Line by line, repeat the material below exactly and skip the images.

[Opening Data shown section]

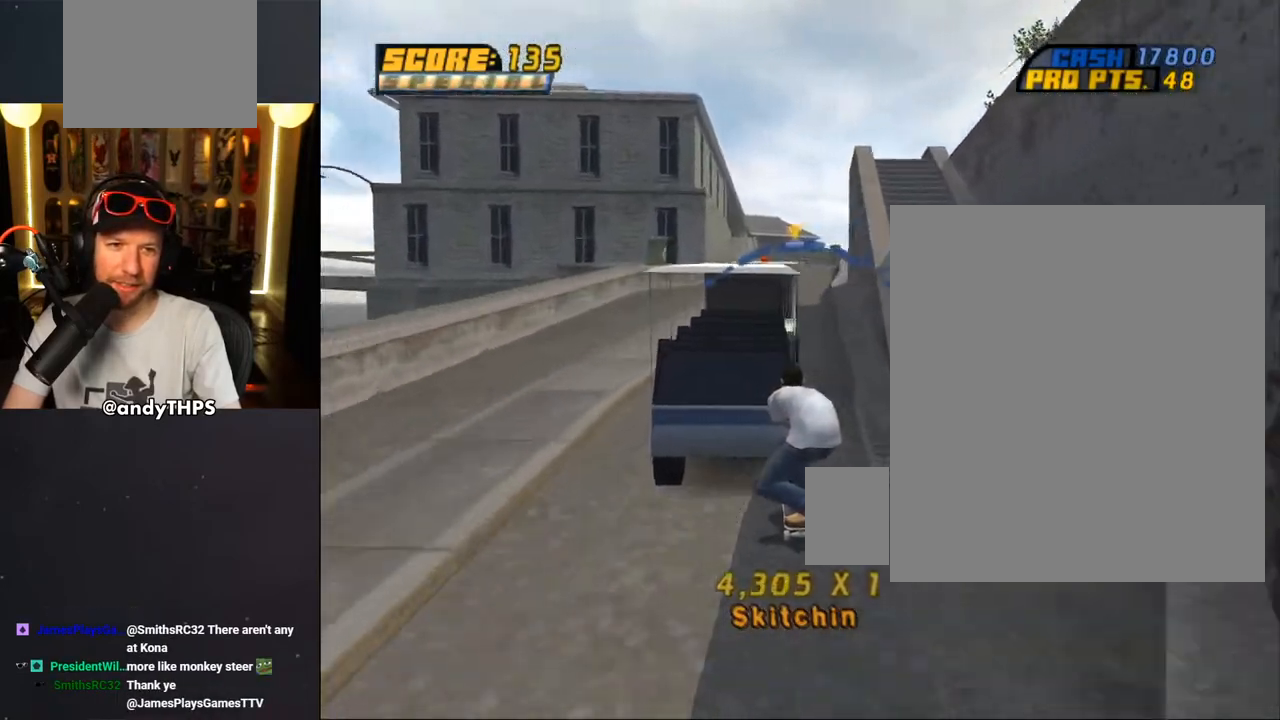
{"buttons": ["CROSS", "DPAD_LEFT"], "left_stick": "center", "right_stick": "center", "events": [[117, "DPAD_RIGHT", "down"], [167, "DPAD_RIGHT", "up"], [333, "DPAD_LEFT", "down"]]}
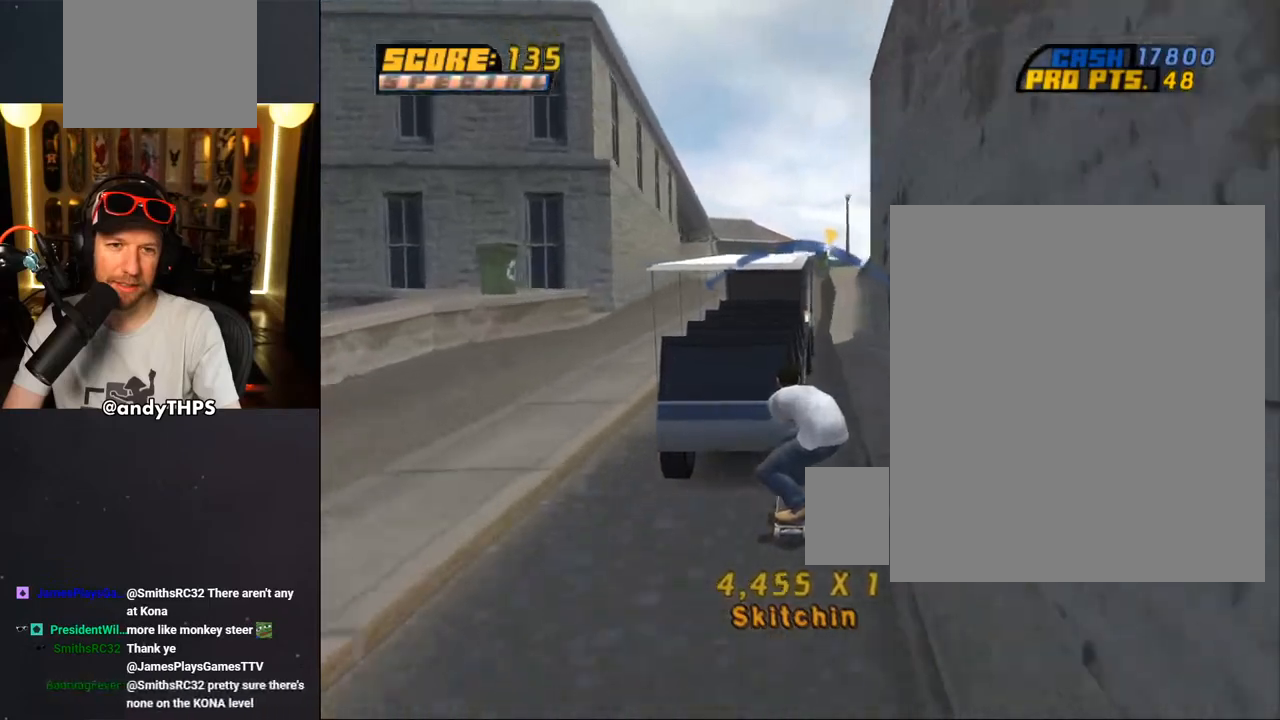
{"buttons": ["CROSS", "DPAD_LEFT"], "left_stick": "center", "right_stick": "center", "events": []}
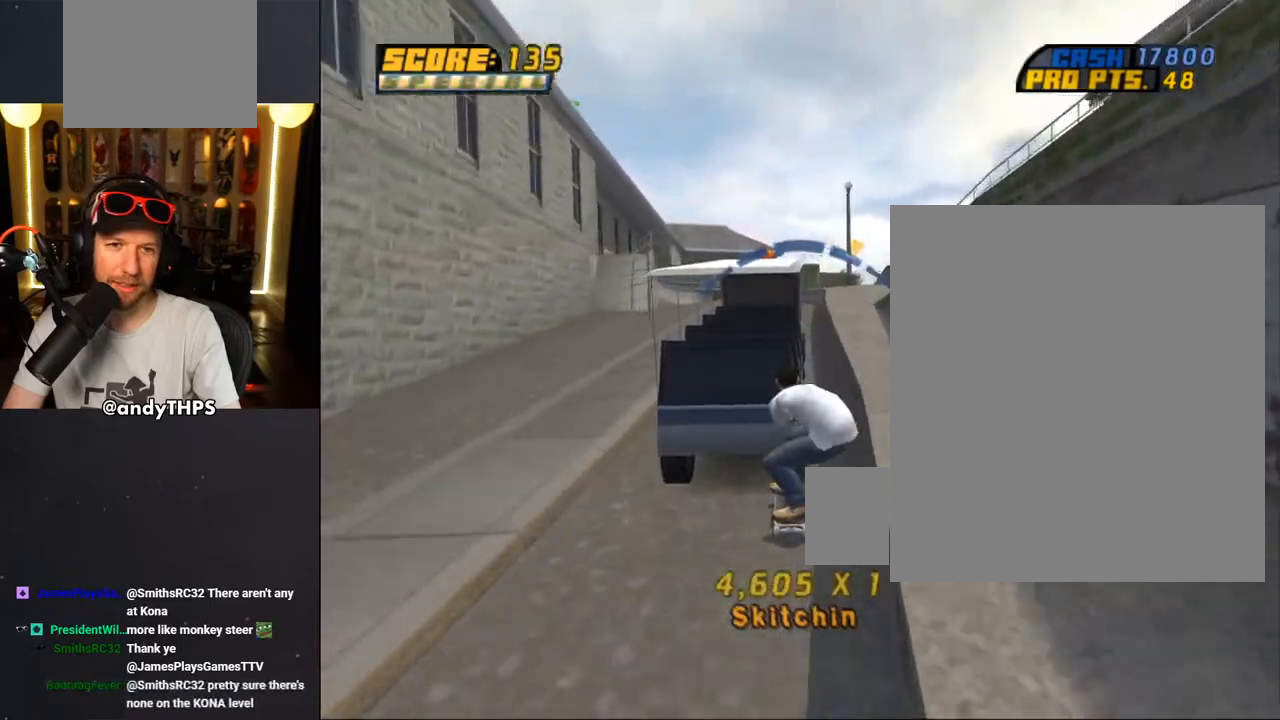
{"buttons": ["CROSS", "DPAD_LEFT"], "left_stick": "center", "right_stick": "center", "events": []}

[Closing Data shown section]

▶ Answer section:
{"buttons": ["CROSS", "DPAD_LEFT"], "left_stick": "center", "right_stick": "center", "events": [[117, "DPAD_RIGHT", "down"], [167, "DPAD_RIGHT", "up"], [333, "DPAD_LEFT", "down"]]}
{"buttons": ["CROSS", "DPAD_LEFT"], "left_stick": "center", "right_stick": "center", "events": []}
{"buttons": ["CROSS", "DPAD_LEFT"], "left_stick": "center", "right_stick": "center", "events": []}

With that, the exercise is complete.